ClientEarth v Shell – The beginning for climate change litigation in the UK?
Climate change litigation has been on the rise since 2015. A report published by the London School of Economics and Political Science in 2021 found that globally 1,006 climate-related cases had been filed between 2015 and 2021. This is a noticeable increase on the 834 cases filed between 1986 and 2014.
To date, the majority of cases are bought against governments. For example, ClientEarth are suing the UK Government over its net zero strategy and potential breaches of their duties under the Climate Change Act 2008. This hearing is due to take place in early June 2022.
In March 2022, ClientEarth, as a shareholder of Shell Plc, announced that they were taking a derivative action against Shell’s board of directors for mismanaging climate risk and failing to prepare for the transition to net-zero. They have based their claims on breach of duties under sections 172 (the duty to promote the success of the company) and 174 (the duty to exercise reasonable care and skill) of the Companies Act 2006. This will be the first time that a company’s board has been challenged in this way, in an attempt to hold directors personally liable for their actions surrounding climate change.
Whilst the claim remains in its early stages, as ClientEarth has not yet filed papers with the Court and would need permission to do so, this could be the beginning of a shift towards litigation directed at corporate entities from individuals, activists, and non-governmental organisations.
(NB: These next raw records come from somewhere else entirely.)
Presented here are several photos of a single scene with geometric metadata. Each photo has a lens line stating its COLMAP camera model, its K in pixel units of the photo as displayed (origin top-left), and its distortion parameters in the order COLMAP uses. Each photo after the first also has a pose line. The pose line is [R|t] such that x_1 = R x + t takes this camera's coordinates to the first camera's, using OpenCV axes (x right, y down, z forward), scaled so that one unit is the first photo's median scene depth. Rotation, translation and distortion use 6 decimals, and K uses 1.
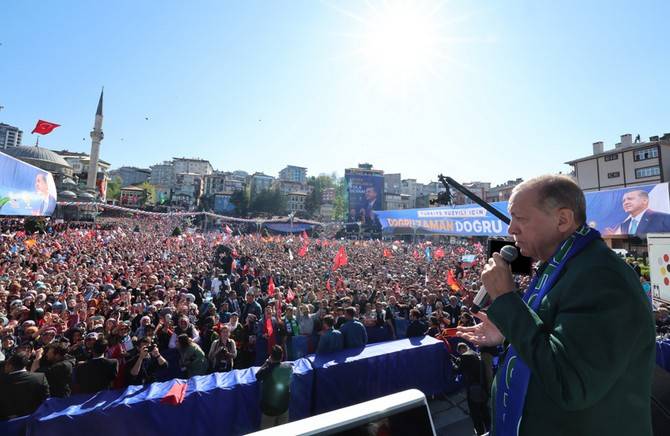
lens RADIAL K [[296.6, 0, 342.9], [0, 296.6, 205.1], [0, 0, 1]] dist [-0.047491, 0.018569]
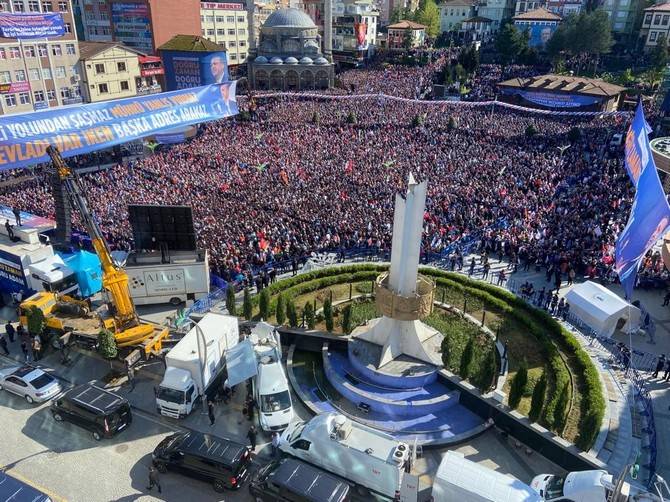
lens RADIAL K [[483.9, 0, 335.0], [0, 483.9, 251.0], [0, 0, 1]] dist [0.121015, -0.148474]
pose [[0.561463, 0.340947, -0.753999, 0.388391], [0.077714, 0.885422, 0.458245, -0.132903], [0.823845, -0.315884, 0.470635, 0.012332]]
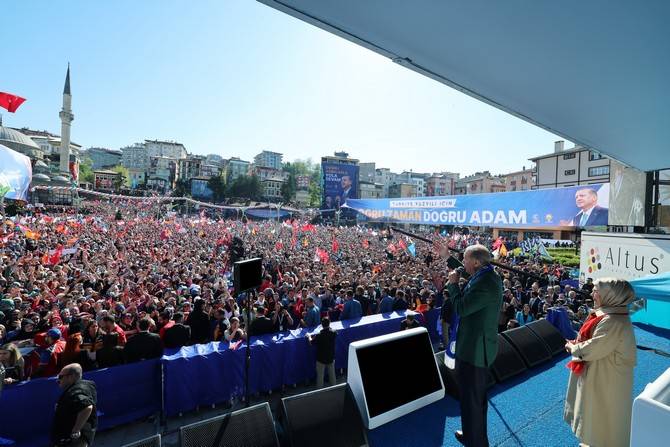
lens RADIAL K [[288.6, 0, 333.5], [0, 288.6, 222.6], [0, 0, 1]] dist [-0.043486, 0.016006]
pose [[0.998148, 0.015156, 0.058913, -0.006981], [-0.021449, 0.993951, 0.107705, -0.004529], [-0.056924, -0.108769, 0.992436, -0.012651]]
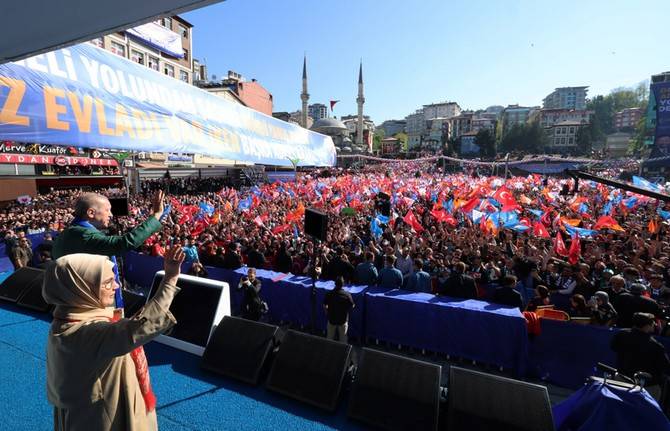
lens RADIAL K [[293.1, 0, 328.6], [0, 293.1, 203.1], [0, 0, 1]] dist [-0.043723, 0.016399]
pose [[0.653145, 0.056831, -0.755098, 0.029013], [0.088243, 0.984673, 0.150438, -0.001892], [0.752074, -0.164889, 0.638119, 0.004778]]
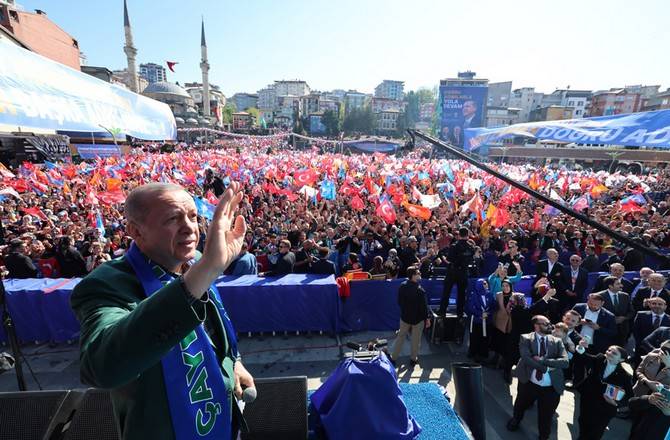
lens RADIAL K [[289.1, 0, 333.4], [0, 289.1, 216.5], [0, 0, 1]] dist [-0.049773, 0.020251]
pose [[0.935460, 0.080381, -0.344172, 0.031199], [0.029613, 0.952544, 0.302956, -0.000754], [0.352191, -0.293595, 0.888687, 0.011771]]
The main considerations that we can take away from ClientEarth’s initial action are:
- Climate change litigation will continue to grow, potentially in a strategic manner to force action on climate change
- There will likely be an increase in the use of the justice system to push corporate entities to honour and increase their climate change commitments
- There is a risk to directors and shareholders that they can be held personally accountable for a company’s strategy and actions.
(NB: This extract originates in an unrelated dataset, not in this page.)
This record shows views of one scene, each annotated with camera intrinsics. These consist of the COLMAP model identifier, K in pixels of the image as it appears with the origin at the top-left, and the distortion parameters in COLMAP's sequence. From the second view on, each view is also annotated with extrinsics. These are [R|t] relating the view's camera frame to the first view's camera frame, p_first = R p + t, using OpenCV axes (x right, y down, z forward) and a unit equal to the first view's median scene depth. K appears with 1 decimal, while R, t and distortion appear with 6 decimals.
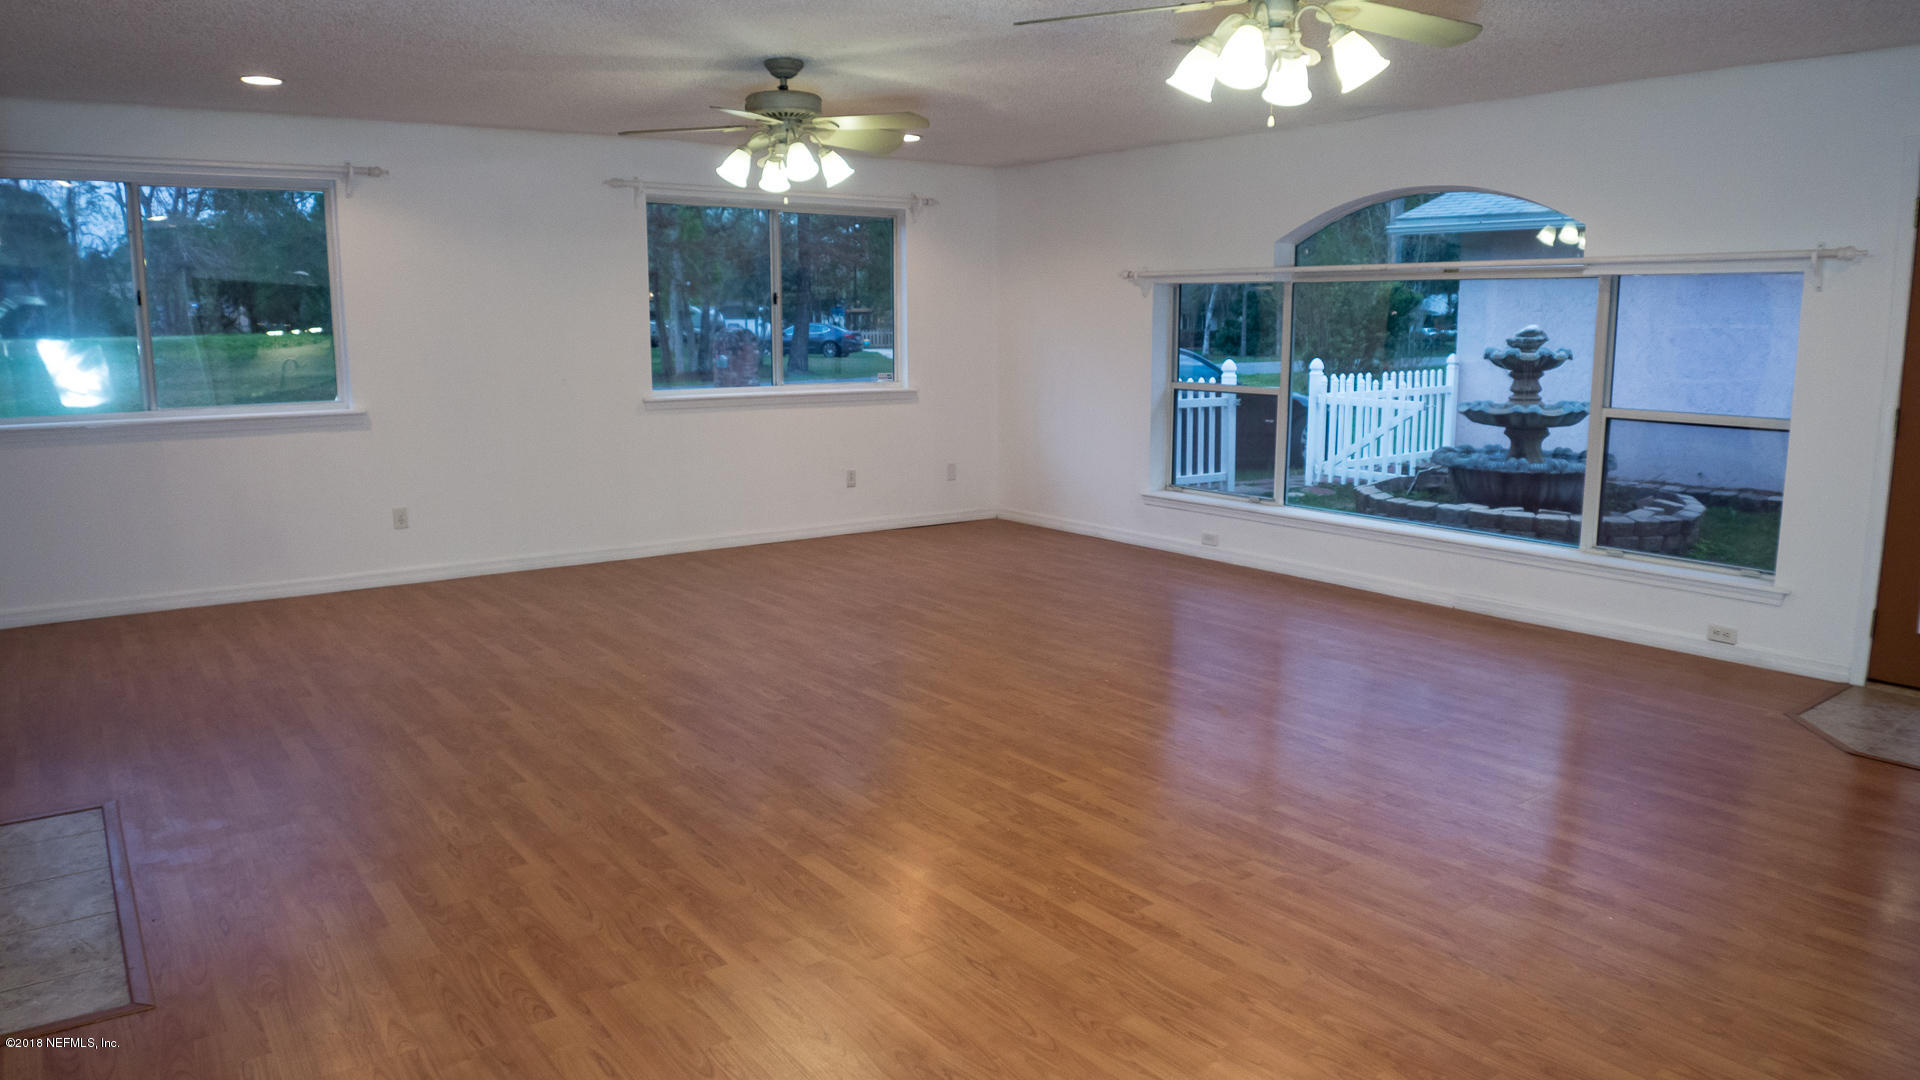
lens RADIAL K [[1284.7, 0, 958.0], [0, 1284.7, 539.9], [0, 0, 1]] dist [-0.069067, 0.010866]
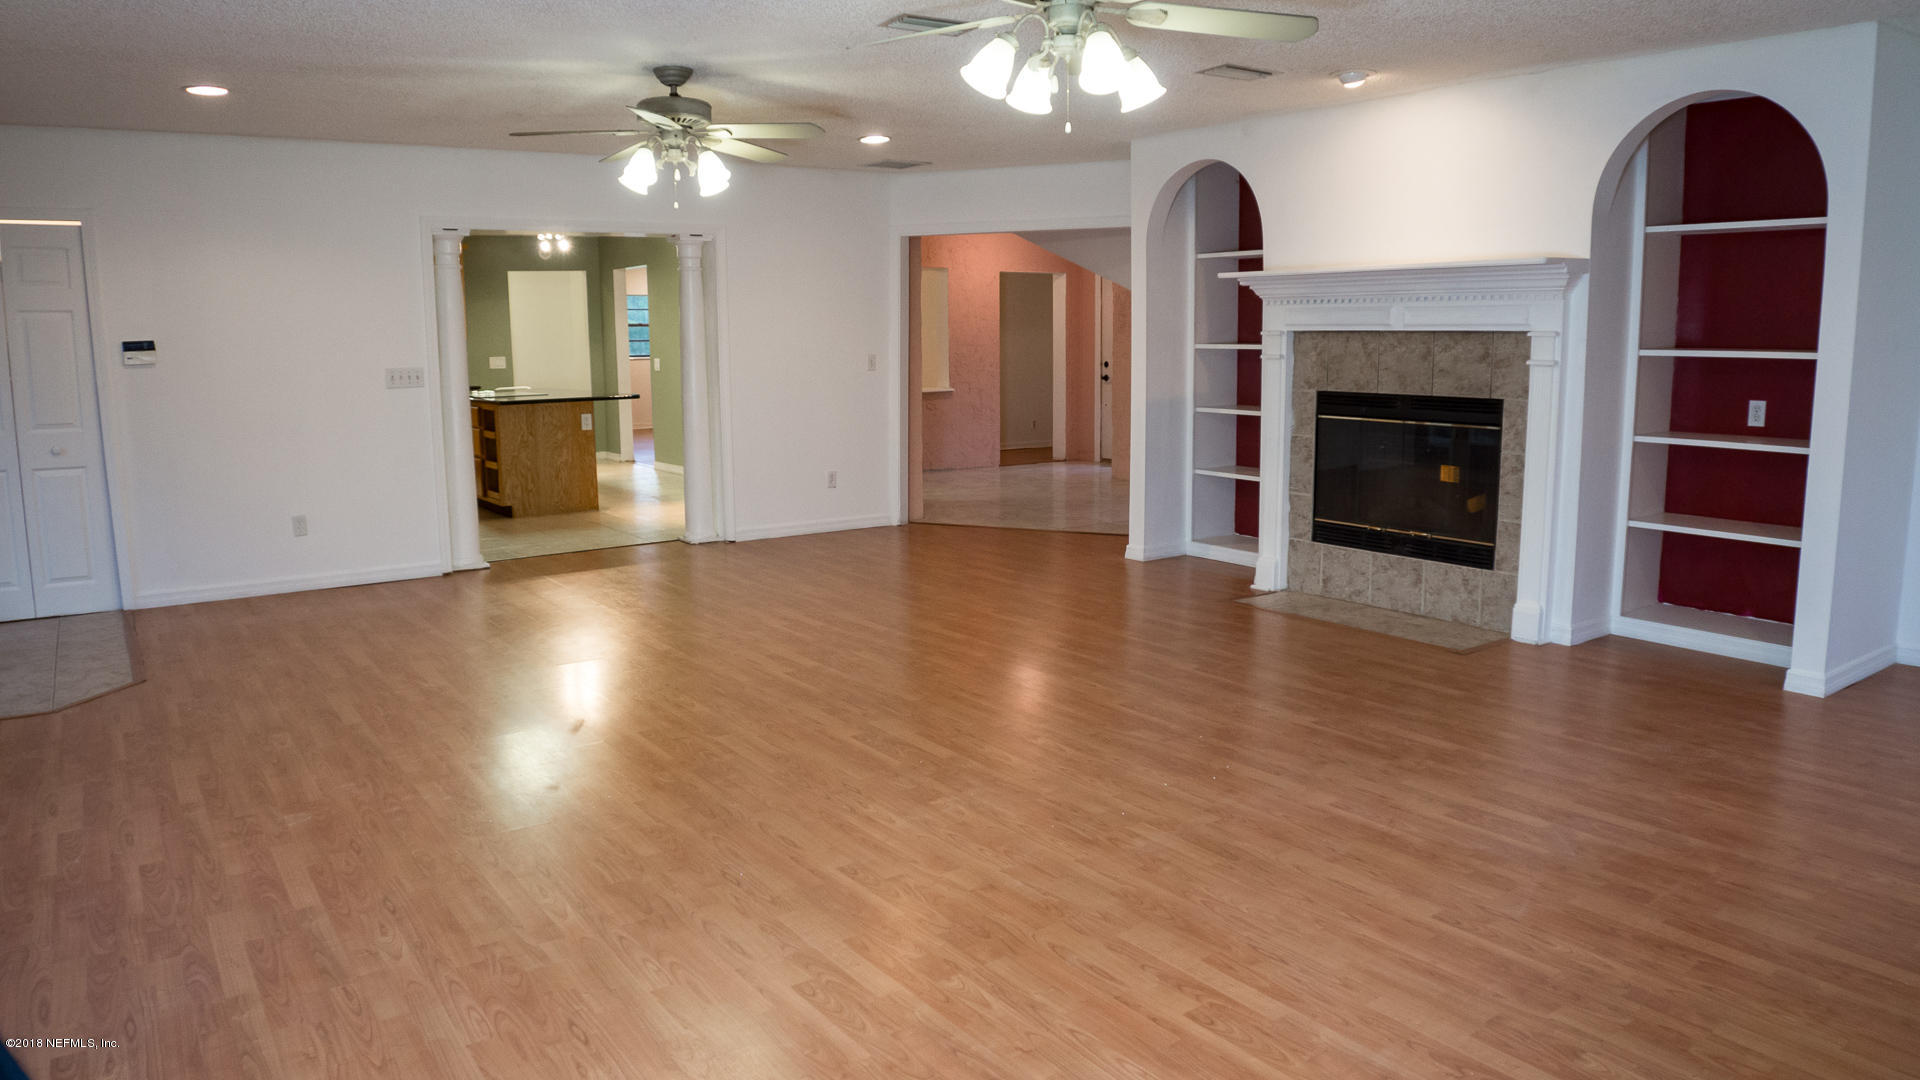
lens RADIAL K [[1284.7, 0, 967.3], [0, 1284.7, 537.4], [0, 0, 1]] dist [-0.069067, 0.010866]
pose [[-0.999851, 0.012111, 0.012280, -0.109283], [0.015441, 0.945759, 0.324501, -0.327819], [-0.007684, 0.324642, -0.945806, 1.946122]]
If this action continues, and is permitted by the Court, it is likely to attract attention and raise awareness of the ongoing challenges that climate change brings as well as a means of holding people accountable to their failure to make change.
Dispute Resolution Partner, Tom Llewellyn, “The Environmental, Social and Governance (ESG) agenda and momentum for climate change to be at the forefront of governmental and corporate activity shows no sign of slowing down. It is vital that corporate entities give due consideration to this potentially growing risk of litigation, with its associated dangers of escalating costs, reputational damage, and diversion of resources”.